Музыкант не замедлил появиться, гулко треснув цимбалой о косяк. Бестолковая извиняющаяся улыбка расплылась по прыщавому лицу.
— Моя госпожа, я хотел бы потешить твой слух одной балладой…
— Попробуй.
Понять, зачем ему это понадобилось, теперь уже было не просто. Поначалу все казалось достаточно легким и очевидным, то есть трудности, конечно, должны были встретиться на пути, но совершенно не те, с которыми в результате пришлось столкнуться. Вопреки ожиданиям, пост советника в Эргосе достался ему на удивление легко, добиться права стать воспитателем принца, при тогдашнем безвольном хозяине замка, тоже не представляло особенных трудностей. Воспитание шло своим чередом и все казалось вполне успешным, но трудности начались уже после того, как он, вроде бы, должен был уже победить. Кто мог подумать, что податливый и легко идущий на поводу у своего учителя юноша вдруг полностью выйдет из-под всякого контроля, резко изменится и превратится в тирана.

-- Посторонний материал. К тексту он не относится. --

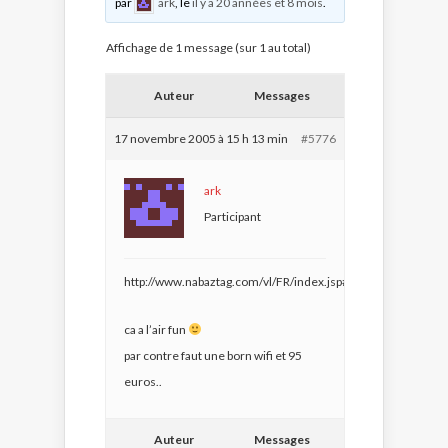
par
ark
, le
il y a 20 années et 8 mois
.
Affichage de 1 message (sur 1 au total)
Auteur
Messages
17 novembre 2005 à 15 h 13 min
#5776
ark
Participant
http://www.nabaztag.com/vl/FR/index.jsp#
ca a l’air fun
par contre faut une born wifi et 95
euros..
Auteur
Messages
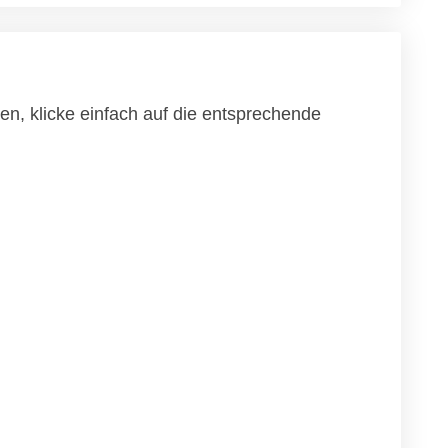
n, klicke einfach auf die entsprechende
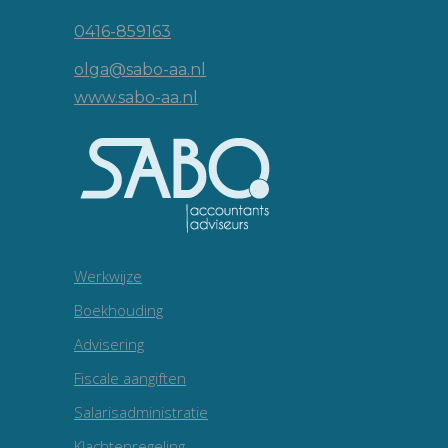
0416-859163
olga@sabo-aa.nl
www.sabo-aa.nl
Werkwijze
Boekhouding
Advisering
Fiscale aangiften
Salarisadministratie
Klachtenregeling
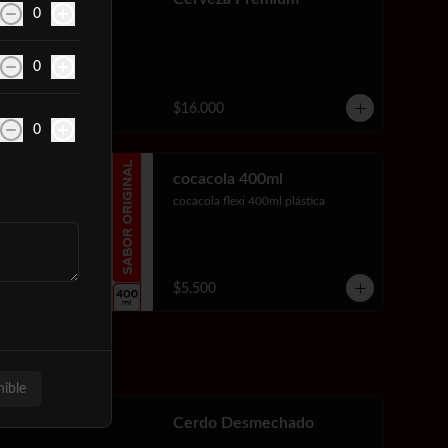
0
0
$16.000
0
cocacola 400ml
cocacola flexi 400ml plástica
$5.500
nible
Cerdo Desmechado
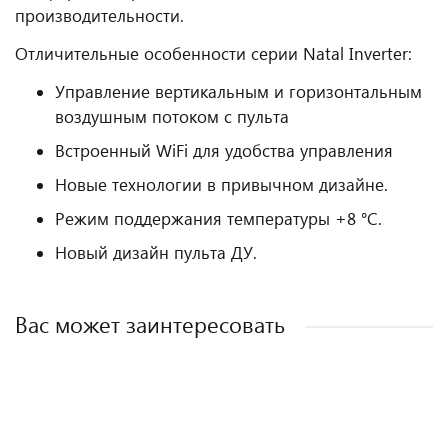
производительности.
Отличительные особенности серии Natal Inverter:
Управление вертикальным и горизон­тальным
воздушным потоком с пульта
Встроенный WiFi для удобства управления
Новые технологии в привычном дизайне.
Режим поддержания температуры +8 °С.
Новый дизайн пульта ДУ.
Вас может заинтересовать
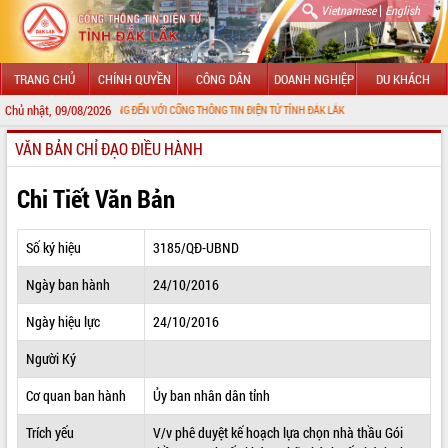
|
Vietnamese
English
TRANG CHỦ
CHÍNH QUYỀN
CÔNG DÂN
DOANH NGHIỆP
DU KHÁCH
Chủ nhật, 09/08/2026
CHÀO MỪNG ĐẾN VỚI CỔNG THÔNG TIN ĐIỆN TỬ TỈNH ĐẮK LẮK
VĂN BẢN CHỈ ĐẠO ĐIỀU HÀNH
GIỚI THIỆU
LÃNH ĐẠO UBND TỈNH
Chi Tiết Văn Bản
TIN TỨC SỰ KIỆN
Số ký hiệu
3185/QĐ-UBND
SỞ, BAN, NGÀNH
Ngày ban hành
24/10/2016
UBND CÁC XÃ, PHƯỜNG
Ngày hiệu lực
24/10/2016
THÔNG TIN CHỈ ĐẠO ĐIỀU HÀNH
Người Ký
HỆ THỐNG VĂN BẢN
Cơ quan ban hành
Ủy ban nhân dân tỉnh
Trích yếu
V/v phê duyệt kế hoạch lựa chọn nhà thầu Gói
VĂN BẢN HĐND TỈNH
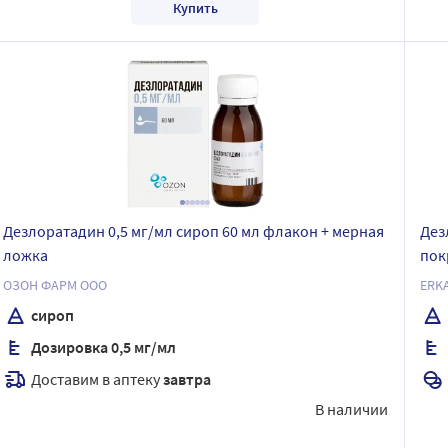
Купить
Дезлоратадин 0,5 мг/мл сироп 60 мл флакон + мерная
Дез
ложка
пок
ОЗОН ФАРМ ООО
ERK
сироп
Дозировка 0,5 мг/мл
Доставим в аптеку
завтра
В наличии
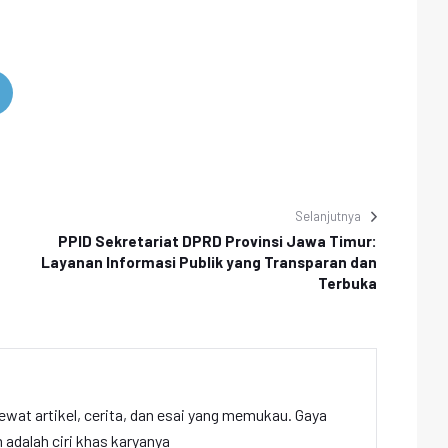
Selanjutnya
PPID Sekretariat DPRD Provinsi Jawa Timur:
Layanan Informasi Publik yang Transparan dan
Terbuka
ewat artikel, cerita, dan esai yang memukau. Gaya
adalah ciri khas karyanya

Что-то явно не было досказано в том свитке, на который он наткнулся, разбирая архивы Братства Слова. Реконструируя события, происходившие в то время, он все чаще склонялся в сторону сомнений насчет их случайности. Насколько велика вероятность того, что в стенах Братства найдется старинный свиток, не внесенный в каталоги, нигде не учтенный? Да этого попросту не может быть при той бережности с которой братья-книжники относятся к занесенному на бумагу слову, особенно если это слово силы. Наведение порядка в архивах имеет единственный смысл — поддерживать все книги, рукописи, свитки в виде, позволяющем их сохранять долгие века. Подобной небрежности не может быть ни при каких обстоятельствах, ведь как бы тогда, вообще, могло бы существовать это братство, если б в нем была хотя бы тень пренебрежения к единственному источнику своей силы.